La SA G. INTERNATIONAL soutient que :

- la SAS SPGRD ne justifie pas de sa recevabilité à agir dès lors que seul le président du conseil d'administration, dûment mandaté, peut représenter en justice une SAS à l'égard des tiers ;

- l'article L. 621-41 du code de commerce n'impose pas au créancier, à peine de nullité, d'appeler en cause l'administrateur ou le représentant des créanciers ; ce dernier, dûment assigné, a bien appelé en la cause, sans l'assigner, l'administrateur qui a fait le choix de ne pas intervenir ; la mission d'assistance confiée à l'administrateur n'emportait pas celle de représenter en justice l'entreprise débitrice ; le tribunal de commerce n'a pas invité les parties à régulariser et n'a pas sursis à statuer ;

- il appartenait au représentant des créanciers de soulever en première instance les irrégularités affectant la procédure d'inscription d'hypothèque ou découlant de l'absence d'intervention de l'administrateur, en application des articles 36 et 37 du code de procédure civile de la Polynésie française,

- il appartenait au représentant des créanciers d'élever une contestation relativement à la déclaration de créance dans le délai de l'article L. 621-103 du code de commerce, ce qu'il n'a pas fait,

- subsidiairement, l'article 296 du code de procédure civile de la Polynésie française ne prévoit que la sanction de la forclusion dans l'hypothèse où la requête en inscription serait présentée à l'occasion d'une instance déjà engagée, ce qui n'est pas le cas en l'espèce, et non l'annulation de l'inscription d'hypothèque,

- très subsidiairement, la perte du caractère privilégié n'affecte pas l'existence de la créance dont l'aveu du bien-fondé résulte de la demande de fixation présentée par le représentant des créanciers.

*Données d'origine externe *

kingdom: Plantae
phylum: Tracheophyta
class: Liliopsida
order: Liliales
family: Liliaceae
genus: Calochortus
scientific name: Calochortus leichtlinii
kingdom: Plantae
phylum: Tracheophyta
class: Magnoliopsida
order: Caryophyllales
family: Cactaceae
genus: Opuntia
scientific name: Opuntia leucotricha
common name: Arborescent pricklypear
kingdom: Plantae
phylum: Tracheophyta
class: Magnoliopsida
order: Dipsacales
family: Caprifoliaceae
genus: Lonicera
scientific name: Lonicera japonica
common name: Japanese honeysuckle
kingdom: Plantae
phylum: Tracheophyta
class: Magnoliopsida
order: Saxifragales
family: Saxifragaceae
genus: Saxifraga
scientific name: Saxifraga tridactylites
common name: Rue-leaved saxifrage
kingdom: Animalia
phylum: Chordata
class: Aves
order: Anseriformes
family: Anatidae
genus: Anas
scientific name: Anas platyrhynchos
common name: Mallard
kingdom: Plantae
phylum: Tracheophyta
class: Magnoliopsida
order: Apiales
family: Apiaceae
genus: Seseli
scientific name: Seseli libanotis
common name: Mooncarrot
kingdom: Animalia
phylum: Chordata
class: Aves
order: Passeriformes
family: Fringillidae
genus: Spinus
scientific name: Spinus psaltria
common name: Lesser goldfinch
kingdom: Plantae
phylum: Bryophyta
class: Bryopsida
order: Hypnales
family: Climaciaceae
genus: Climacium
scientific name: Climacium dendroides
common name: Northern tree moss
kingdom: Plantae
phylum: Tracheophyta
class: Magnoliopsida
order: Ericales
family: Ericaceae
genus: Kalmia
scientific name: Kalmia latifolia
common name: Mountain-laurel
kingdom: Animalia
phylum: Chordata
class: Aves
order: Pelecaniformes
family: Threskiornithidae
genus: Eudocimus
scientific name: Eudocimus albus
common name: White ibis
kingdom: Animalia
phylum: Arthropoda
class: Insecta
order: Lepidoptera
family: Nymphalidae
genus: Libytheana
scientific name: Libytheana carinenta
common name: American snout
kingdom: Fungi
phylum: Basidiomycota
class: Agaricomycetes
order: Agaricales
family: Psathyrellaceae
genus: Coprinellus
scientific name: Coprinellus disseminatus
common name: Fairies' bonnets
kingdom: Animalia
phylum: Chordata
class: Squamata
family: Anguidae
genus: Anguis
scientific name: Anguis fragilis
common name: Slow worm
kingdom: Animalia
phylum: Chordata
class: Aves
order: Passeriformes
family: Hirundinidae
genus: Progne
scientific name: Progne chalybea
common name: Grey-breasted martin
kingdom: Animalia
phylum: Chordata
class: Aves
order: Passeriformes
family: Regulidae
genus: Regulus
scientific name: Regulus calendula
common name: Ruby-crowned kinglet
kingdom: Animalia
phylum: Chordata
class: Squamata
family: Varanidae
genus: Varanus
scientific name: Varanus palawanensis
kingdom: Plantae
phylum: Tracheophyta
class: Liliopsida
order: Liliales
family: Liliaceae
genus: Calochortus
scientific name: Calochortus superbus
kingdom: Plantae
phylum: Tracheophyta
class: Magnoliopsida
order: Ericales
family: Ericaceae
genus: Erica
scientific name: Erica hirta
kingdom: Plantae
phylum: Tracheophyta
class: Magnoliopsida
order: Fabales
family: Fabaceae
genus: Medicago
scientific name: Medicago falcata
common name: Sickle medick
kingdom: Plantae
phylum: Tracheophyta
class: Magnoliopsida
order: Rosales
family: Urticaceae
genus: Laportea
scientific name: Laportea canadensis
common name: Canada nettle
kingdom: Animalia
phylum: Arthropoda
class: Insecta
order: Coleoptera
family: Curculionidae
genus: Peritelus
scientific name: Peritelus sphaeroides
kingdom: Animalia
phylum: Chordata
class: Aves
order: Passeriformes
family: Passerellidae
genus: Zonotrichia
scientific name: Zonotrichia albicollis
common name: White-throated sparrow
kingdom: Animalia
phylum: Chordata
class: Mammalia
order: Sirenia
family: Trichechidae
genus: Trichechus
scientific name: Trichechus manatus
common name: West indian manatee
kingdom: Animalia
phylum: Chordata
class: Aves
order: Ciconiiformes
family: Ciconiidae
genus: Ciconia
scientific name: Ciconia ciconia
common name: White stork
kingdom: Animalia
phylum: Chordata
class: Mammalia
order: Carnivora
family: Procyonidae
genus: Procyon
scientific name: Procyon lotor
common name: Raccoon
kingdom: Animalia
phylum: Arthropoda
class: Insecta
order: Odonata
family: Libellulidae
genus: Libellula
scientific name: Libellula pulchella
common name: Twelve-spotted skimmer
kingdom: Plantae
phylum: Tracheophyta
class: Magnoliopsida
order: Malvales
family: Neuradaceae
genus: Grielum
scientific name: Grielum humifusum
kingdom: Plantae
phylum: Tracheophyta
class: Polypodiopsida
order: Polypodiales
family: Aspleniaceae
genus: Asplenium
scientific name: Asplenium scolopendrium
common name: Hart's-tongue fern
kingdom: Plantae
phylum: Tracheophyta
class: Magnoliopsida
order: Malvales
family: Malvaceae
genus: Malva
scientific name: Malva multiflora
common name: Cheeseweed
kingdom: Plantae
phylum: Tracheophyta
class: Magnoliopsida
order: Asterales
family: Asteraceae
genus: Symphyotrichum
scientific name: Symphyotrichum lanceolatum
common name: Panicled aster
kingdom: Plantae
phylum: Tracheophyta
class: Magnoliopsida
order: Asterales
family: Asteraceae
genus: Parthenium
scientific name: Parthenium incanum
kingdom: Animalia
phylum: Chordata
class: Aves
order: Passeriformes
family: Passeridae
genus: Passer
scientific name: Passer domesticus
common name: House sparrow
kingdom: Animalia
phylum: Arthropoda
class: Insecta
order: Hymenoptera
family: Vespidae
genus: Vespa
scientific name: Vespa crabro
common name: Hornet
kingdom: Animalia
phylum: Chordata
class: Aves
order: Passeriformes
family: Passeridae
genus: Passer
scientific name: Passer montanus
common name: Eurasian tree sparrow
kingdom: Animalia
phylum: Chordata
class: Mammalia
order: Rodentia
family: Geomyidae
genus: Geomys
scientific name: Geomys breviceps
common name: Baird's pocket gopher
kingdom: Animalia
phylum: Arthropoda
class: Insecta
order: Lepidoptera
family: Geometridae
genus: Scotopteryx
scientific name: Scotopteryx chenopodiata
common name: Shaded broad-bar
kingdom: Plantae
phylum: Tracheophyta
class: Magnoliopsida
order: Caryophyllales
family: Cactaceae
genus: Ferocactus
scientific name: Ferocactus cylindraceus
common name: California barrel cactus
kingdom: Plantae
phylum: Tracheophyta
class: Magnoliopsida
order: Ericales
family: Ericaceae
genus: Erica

Elle demande en conséquence à la cour de :

- déclarer les appels à titre principal et incident irrecevables et mal fondés,

- rejeter les exceptions et demandes nouvelles du représentant des créanciers,

- rejeter les demandes de l'administrateur judiciaire,

- confirmer le jugement entrepris,

- subsidiairement, constater que la déclaration de créance privilégiée effectuée par la SA G. INTERNATIONAL n'a fait l' objet d'aucune contestation dans les délais de l'article L. 621-103 mais d'une fixation à la demande du représentant des créanciers,

- en conséquence, fixer la créance de la SA G. INTERNATIONAL à 1 496 168 347 FCP à titre privilégié,

- à titre infiniment subsidiaire, fixer la créance à la somme de 1 496 168 347 FCP,

- condamner M. A. au paiement d'une somme de 226 000 FCP au titre de l'article 407 du code de procédure civile de la Polynésie française.

MOTIFS :

I. L'appel a été interjeté par requête de la SAS SPGRD, représentée par son président, M. Jean-Louis G.. En application de l'article L. 227-6 du code de commerce , le président d'une société par actions simplifiée est investi des pouvoirs les plus étendus pour agir en toute circonstance au nom de la société dans la limite de l' objet social . La SA G. INTERNATIONAL, représentée par son président, M. Xavier G., apparenté au premier, ne démontre pas que M. Jean-Louis G. ne disposait pas des pouvoirs que lui donne la loi.

Par ailleurs, il n'est soutenu par aucune des parties que l'appel interjeté par la SAS SPGRD est irrecevable dès lors que, par assignation du 21 novembre 2014, la société a appelé en la cause M. Serge C. en sa qualité d'administrateur judiciaire, qui a constitué avocat par acte du 6 janvier 2015 , et a conclu par acte du 22 janvier 2015.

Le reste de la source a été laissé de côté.